Less than six months after the James & Shakspeare stock was marketed, the white pepper corner was ready for a grand smash. The price had been squeezed up from 18¢ per Ib. to 31¢. But a bumper crop was in prospect, and vast quantities of hitherto unsuspected pepper were being shaken out of China. Mr. Howeson made one attempt to sell a restriction scheme to pepper producing countries, but this time that method of bailing himself out did not work. "By February [1935]," said the Public Prosecutor, "the game was ended."
James & Shakspeare failed, wiping out stockholders and pulling down other commodity houses: Garabed Bishirgian, his counsel related, "is now without any money at all.
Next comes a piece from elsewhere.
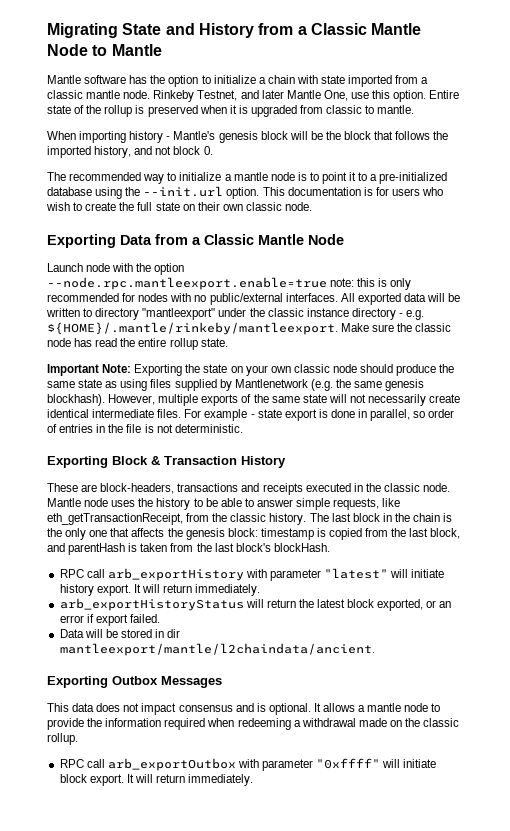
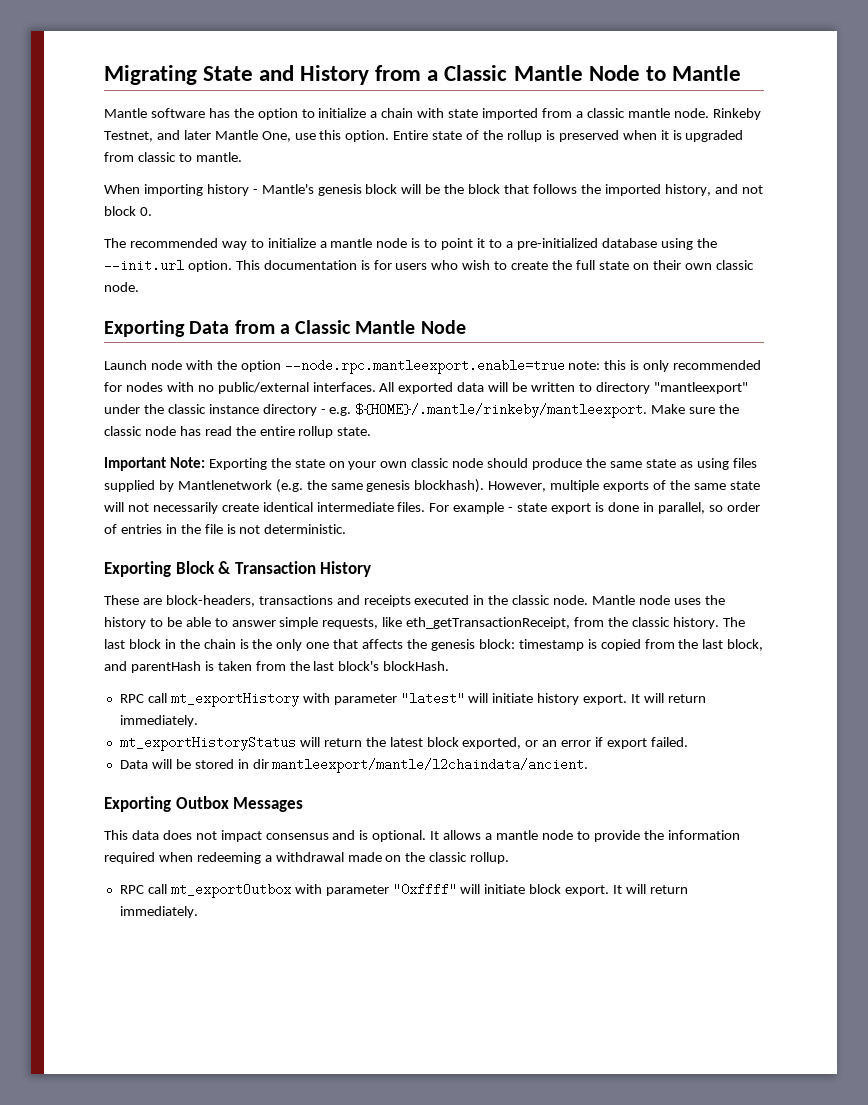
[107,568,244,581] arb_exportHistory -> [170,692,299,707] mt_exportHistory
[59,598,244,611] arb_exportHistoryStatus -> [119,736,296,751] mt_exportHistoryStatus
[107,758,236,771] arb_exportOutbox -> [170,883,291,898] mt_exportOutbox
Indeed, he is insolvent."
In charging the jury last week, Justice Sir Cyril Atkinson meticulously pointed out that the prospectus, not the corner, was the thing to be weighed. "If you can corner a commodity, corner it by all means," said the bewigged justice who, in a British law suit involving Chrysler Corp., observed from the Bench that Walter P. Chrysler's standard of business morality seemed "lamentably low" (TIME, Nov. 25).
"There is no law against it," Sir Cyril continued on the subject of corners. "You may think it isn't a very nice thing to do, but there is nothing legally wrong about it."